My wife and I are just getting started in the real estate space and looking for advice on the lending side and how to structure our first loan. We are wanting to utilize our home equity to finance our first deal. Our thought is that we would utilize a HELOC for the down payment in our first property, but we want to make sure that we are still able to refinance out that money to finance another detail.

Here are the 2 main questions I had to start with:

1) Do I need to structure the new mortgage as an investment property loan so that I can continue to refinance out the money I just put towards the down payment and use in our next property? 

2) Any other recommendations or advice for us in how we structure our first loan? Are their any concerns with utilizing a HELOC, besides the higher interest rate we would pay on that loan? Are their restrictions on how we can use the HELOC funds?

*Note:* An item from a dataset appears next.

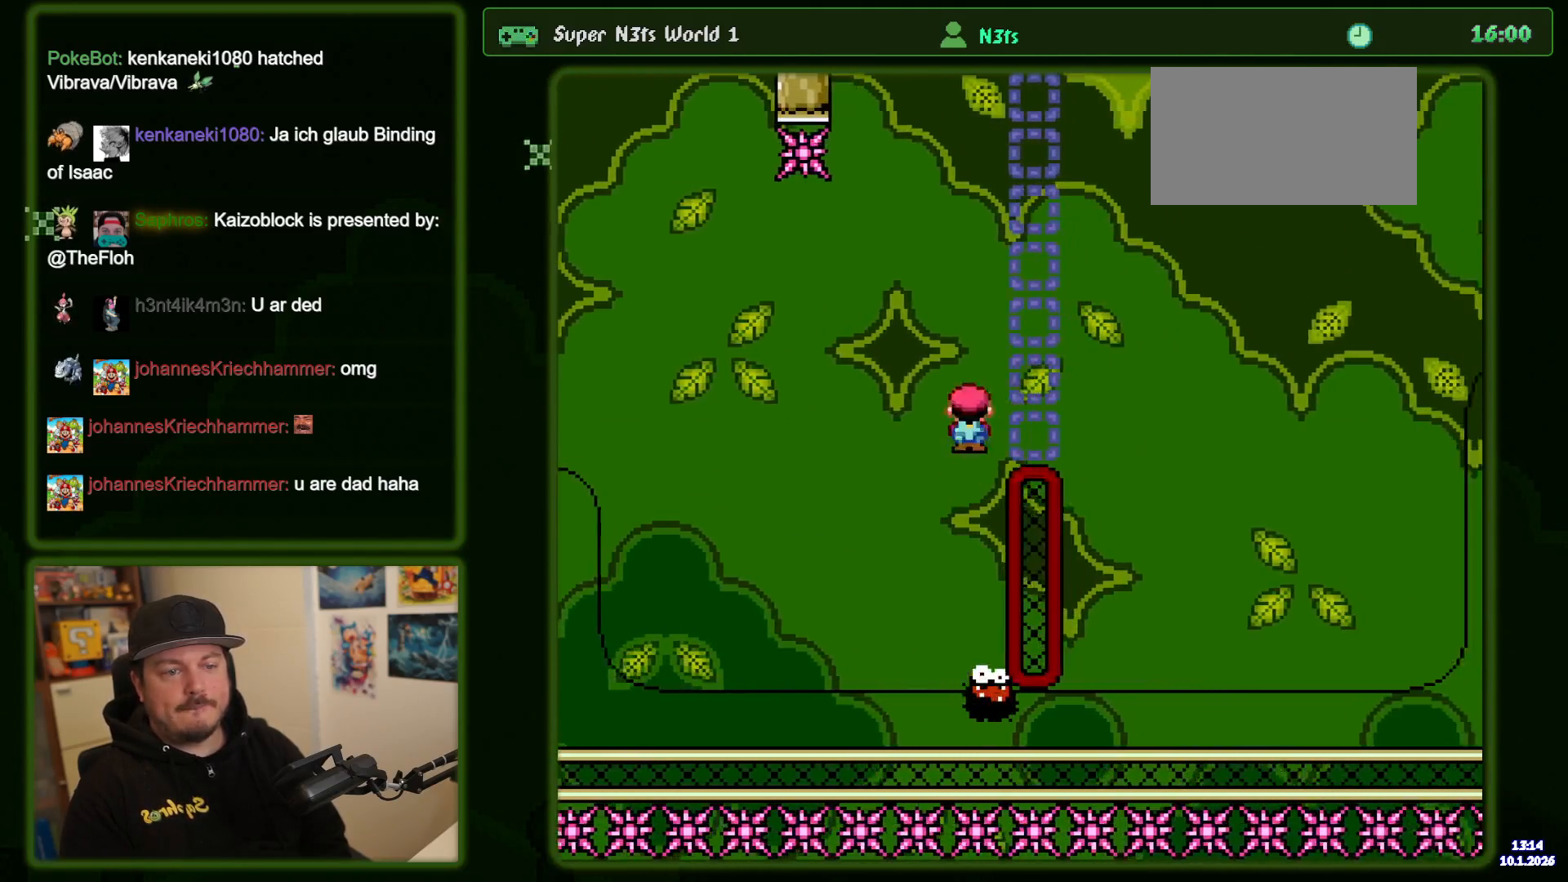
{"dt_ms": 500, "buttons": ["X"], "events": [[350, "DPAD_LEFT", "down"], [450, "DPAD_LEFT", "up"]]}
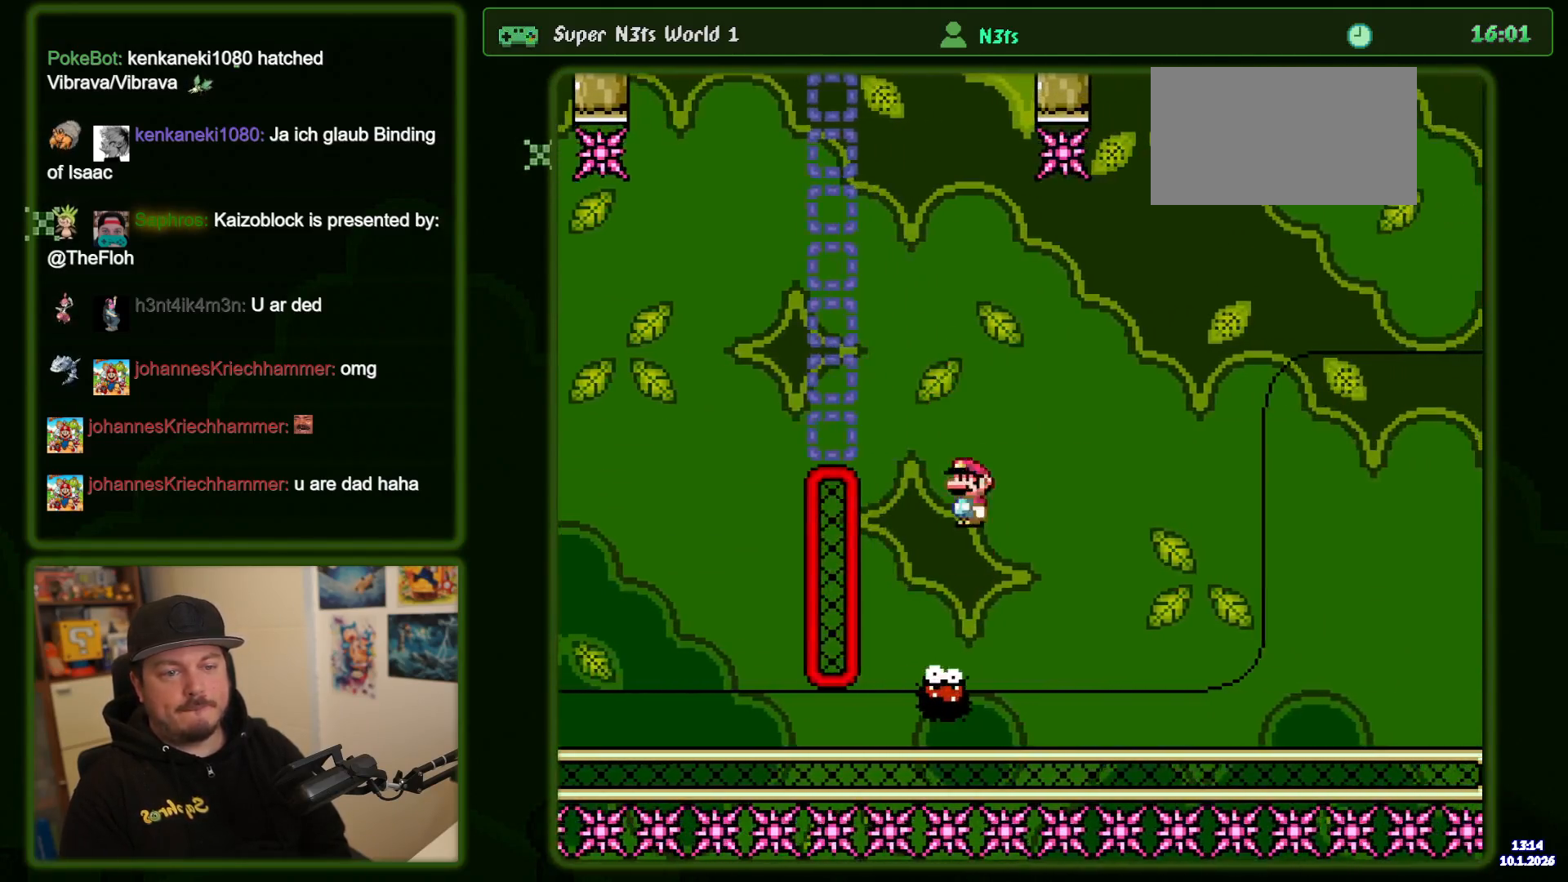
{"dt_ms": 500, "buttons": ["X"], "events": []}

Any advice is very much appreciated and if you have any reccos I would very much appreciate it!



@Nick Pederson :

  1. Talk with local banks and CUs about what loan products they offer for non-owner occupied properties. You'll find a variety of options. CUs tend to be the best.
  2. There's no restriction on how you can use the HELOC. The bank financing the investment property will take the additional debt into account. So be aware of that. The key is to pay back the HELOC ASAP. They should only be used for short-term financing.

@Nick Pederson :

I did the same thing for my first rental, which was a true investment duplex (both sides rented out). My goal was to find a property that needed some work, buy it using a purchase mortgage secured to the rental and use my home equity line for the down payment and most of the renovations. Get it rented out, then apply for a cash out refi on the investment property mortgage in order to use my new equity in the renovated property to pay the home equity line off and repeat. Typical BRRRR deal

1. the home equity line is on your primary residence so as long as you continue to live there, you can generally use it for any legal purpose. the mortgage you'll get when you buy the investment property will be an investment property, so the required down payment (and rate) amount will be higher than it would be if you were going to live in it (at least 15% down depending on the bank, could be 25% down if 2-4 unit).  You can use your home equity line for the down payment, just need to disclose on your loan application that the down payment is borrowed. the lender should account for that payment in your debt to income calculations when qualifying you.  

2.  no restrictions on how you use the funds.  a lot of times they are interest only payments, which is nice when the property you are renovating is vacant with no income coming in, minimizes carrying costs until you get it rented. 

Risks other than the fact that you are highly leveraging the home you live in are that the interest rate is typically variable. 

Also, the final value the rental property appraises for is very important as that can make or break your plans.  In my case, i bought a side by side duplex and finished the basements on both sides, so each unit was a 3 bed 2 bath.  not a lot of comps out there in my area for that style home so when i went to do the cash out, I didn't get nearly enough value to get all my money back out. This would have really stretched out the time until the next deal. I ended up deciding to sell the property and start over with a more typical property that is easier to establish after-repair value on.  Luckily I got the value i needed when I sold to pay everything off and walk away with a little bit.  Seems easier to get the value you need when you actually have a buyer saying they'll buy it than it is with a refi.